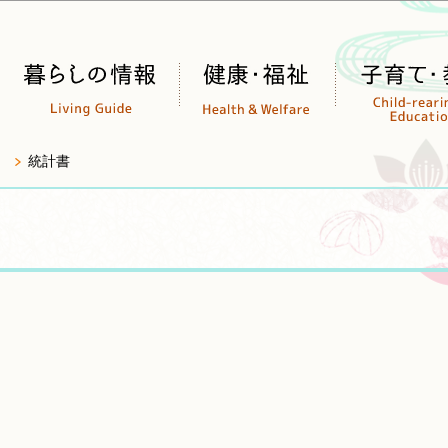
このページの本文へ移動
統計書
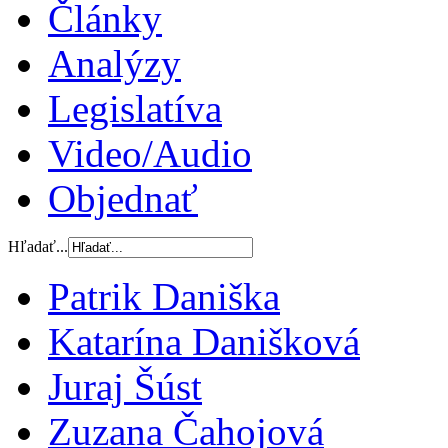
Články
Analýzy
Legislatíva
Video/Audio
Objednať
Hľadať...
Patrik Daniška
Katarína Danišková
Juraj Šúst
Zuzana Čahojová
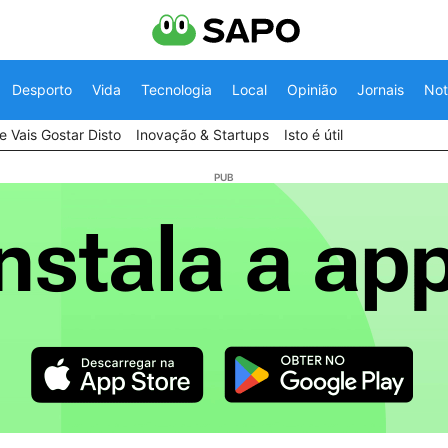
Desporto
Vida
Tecnologia
Local
Opinião
Jornais
Not
 Vais Gostar Disto
Inovação & Startups
Isto é útil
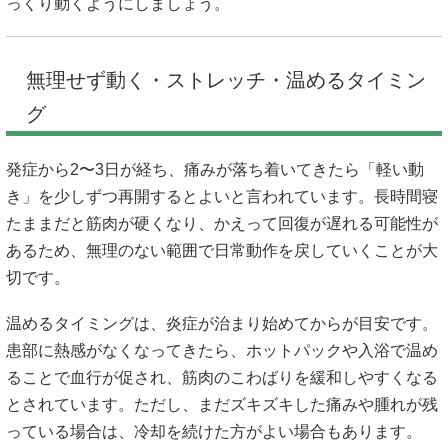
っくり動くようにしましょう。
無理せず動く・ストレッチ・温めるタイミン
グ
発症から2〜3日が経ち、痛みが落ち着いてきたら「軽い動
き」を少しずつ再開するとよいと言われています。長時間寝
たままだと筋肉が硬くなり、かえって回復が遅れる可能性が
あるため、無理のない範囲で日常動作を戻していくことが大
切です。
温めるタイミングは、炎症が治まり始めてからが目安です。
患部に熱感がなくなってきたら、ホットパックや入浴で温め
ることで血行が促され、筋肉のこわばりを緩和しやすくなる
とされています。ただし、まだズキズキした痛みや腫れが残
っている場合は、冷却を続けた方がよい場合もあります。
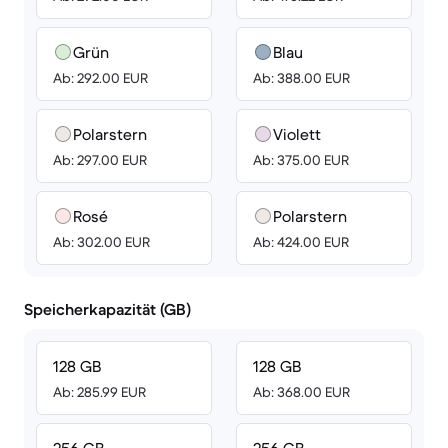
Grün
Blau
Ab: 292.00 EUR
Ab: 388.00 EUR
Polarstern
Violett
Ab: 297.00 EUR
Ab: 375.00 EUR
Rosé
Polarstern
Ab: 302.00 EUR
Ab: 424.00 EUR
Speicherkapazität (GB)
128 GB
128 GB
Ab: 285.99 EUR
Ab: 368.00 EUR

- Written task -
Please reproduce the text of all the material above line for line, leaving the pictures out of your answer.

- Exercise solution -
このページの本文へ移動
統計書
Články
Analýzy
Legislatíva
Video/Audio
Objednať
Hľadať...
Patrik Daniška
Katarína Danišková
Juraj Šúst
Zuzana Čahojová
Desporto
Vida
Tecnologia
Local
Opinião
Jornais
Not
 Vais Gostar Disto
Inovação & Startups
Isto é útil
っくり動くようにしましょう。
無理せず動く・ストレッチ・温めるタイミン
グ
発症から2〜3日が経ち、痛みが落ち着いてきたら「軽い動
き」を少しずつ再開するとよいと言われています。長時間寝
たままだと筋肉が硬くなり、かえって回復が遅れる可能性が
あるため、無理のない範囲で日常動作を戻していくことが大
切です。
温めるタイミングは、炎症が治まり始めてからが目安です。
患部に熱感がなくなってきたら、ホットパックや入浴で温め
ることで血行が促され、筋肉のこわばりを緩和しやすくなる
とされています。ただし、まだズキズキした痛みや腫れが残
っている場合は、冷却を続けた方がよい場合もあります。
Grün
Blau
Ab: 292.00 EUR
Ab: 388.00 EUR
Polarstern
Violett
Ab: 297.00 EUR
Ab: 375.00 EUR
Rosé
Polarstern
Ab: 302.00 EUR
Ab: 424.00 EUR
Speicherkapazität (GB)
128 GB
128 GB
Ab: 285.99 EUR
Ab: 368.00 EUR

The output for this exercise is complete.